Friday, November 10, 2017

What about this Roy Moore flap?

Far as I know, it's a one source story from the Washington Post.  The Post claims that Moore molested some teen age girls 35 years ago.  Moore, in case you don't remember, won the Alabama primary for US Senator.  There will be a special election in December to fill the Senate seat left empty when the incumbent accepted Trump's appointment as US attorney general.  He is also the judge who was kicked off the Alabama Supreme Court for refusing to remove a Ten Commandments statue from his courthouse.  That gave him pretty good name recognition down in his district. 
   A number of US senators, including John McCain, have called for Moore to resign (if he wins) and if there is any truth in the WaPo's accusation.  The Constitution allows the Senate (and the House for that matter) to expel a member, and "Each House shall be the Judge of the Elections,Returns and Qualifications of its own members,"  (Article I section 5).  That ought to mean that the Senate can declare an election rigged, ballot boxes stuffed, or the electee is a scumbag, and refuse to seat that member.
   Question:  Is the Washington Post telling the truth?  How can a story from 35 years ago be checked?   We used to have a statute of limitations, but the lawyers have pretty much repealed it by now. 

Winter is coming.

I got a half and inch of snow up here in the White Mountains.  Enough to make the ground white.  And it's cold, 20F. 

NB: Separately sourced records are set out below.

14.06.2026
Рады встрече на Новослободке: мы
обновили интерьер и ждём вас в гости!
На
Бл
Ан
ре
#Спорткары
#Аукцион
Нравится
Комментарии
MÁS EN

Wednesday, November 8, 2017

Is it a middle class tax cut? Or a taxcut for "The Rich"???

Who knows?  The Democrats claim it's a tax cut for "The Rich".  Republicans say it's a tax cut for the middle class.  Who to believe?   The bill is still secret, and is probably 1000 pages long and written in deep gobble-de-gook, so even if I found it on the Web, it wouldn't mean anything to me.  I only read English.  I cannot focus on 1000 pages.  The Journal favors the bill, but it prints a chart showing that a few classes of taxpayer will be paying more ten years from now. 
   The Journal says that a lot of its provisions have time limits of less than ten years.  That hurts economic growth.  Lots of projects, even just buying a home, let alone building a new factory, take more than ten years to pay off.  And the payoff always depends upon the tax burden laid on the project.  If we don't know what the tax burden will be ten years out, we are less likely to do the project. 
   
   Living in NH, which fortunately lacks a state income tax and state sales taxes, I'm all in favor of ending the deduction for state and local taxes.  My mortgage is paid off, so the mortgage interest deduction does me no good.  My children are grown up, married, living in their own homes, so child deductions don't do me any good. 

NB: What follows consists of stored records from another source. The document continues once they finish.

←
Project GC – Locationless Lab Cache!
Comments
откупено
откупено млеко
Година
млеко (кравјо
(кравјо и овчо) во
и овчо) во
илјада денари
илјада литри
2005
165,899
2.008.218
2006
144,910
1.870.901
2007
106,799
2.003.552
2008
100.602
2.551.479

   The Republicans have to pass something or they get voted out of office next year.  They already failed to repeal Obamacare, failure to pass tax reform will confirm voter belief that the Republicans are a bunch of blow hard RINO's, no different from Democrats.   And they deserve payback at the polls for failing to live up to their promises to reform taxes and repeal Obamacare. 

  

Tuesday, November 7, 2017

Nobody uses hammers anymore

At least not on "This Old House".  I watch an episode of the antenna day before yesterday.  Which was nice, the cable doesn't carry "This Old House".  What caught my eye was nobody was using hammers and nails anymore.  Not even air powered nail guns.  Everything gets fastened with drywall screws, driven in with battery drills.  No pilot hole drilling, just drive right into the wood.   As fast as hammering in a nail, not quite as fast as a nail gun. 

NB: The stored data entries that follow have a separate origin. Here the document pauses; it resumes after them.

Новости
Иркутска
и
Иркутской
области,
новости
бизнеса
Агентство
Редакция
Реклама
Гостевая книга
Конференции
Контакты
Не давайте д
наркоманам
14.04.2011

Daylight Savings Time, the biannual hassle

So I have to reset all my clocks today.  Antique Tiffany mantle clock, bedside clock radio,wristwatch, car clock, celery phone, VCR, and two Windows computers.  I have been told you should never push the hands of antique clocks backward, it will confuse the striking mechanism and other badnesses.  So I open the back, stop the pendulum, wait an hour, and then restart the pendulum.  The bedside clock radio has a straight forward "Set Clock" button, no problem.  Celery phone, bless its little silicon heart,  handles the time change automatically, so does Windows.  The car clock is so confusing that I have to dig out the car instruction booklet and re read how to set clock.  The human factors department at Buick was out to lunch when they designed that car clock. 

Hand Tools. Round Handles

There oughta be a law against round handles.  When you set the round handled tool down on your bench, it promply rolls off the bench and bangs on the floor.  Unless your bench is dead level.  Few people level their work benches.  Tool companies out to put hexagonal or square or triangular handles on tools, any shape that won't roll of the bench.

Xacto, the hobby knife company is a prominent offender.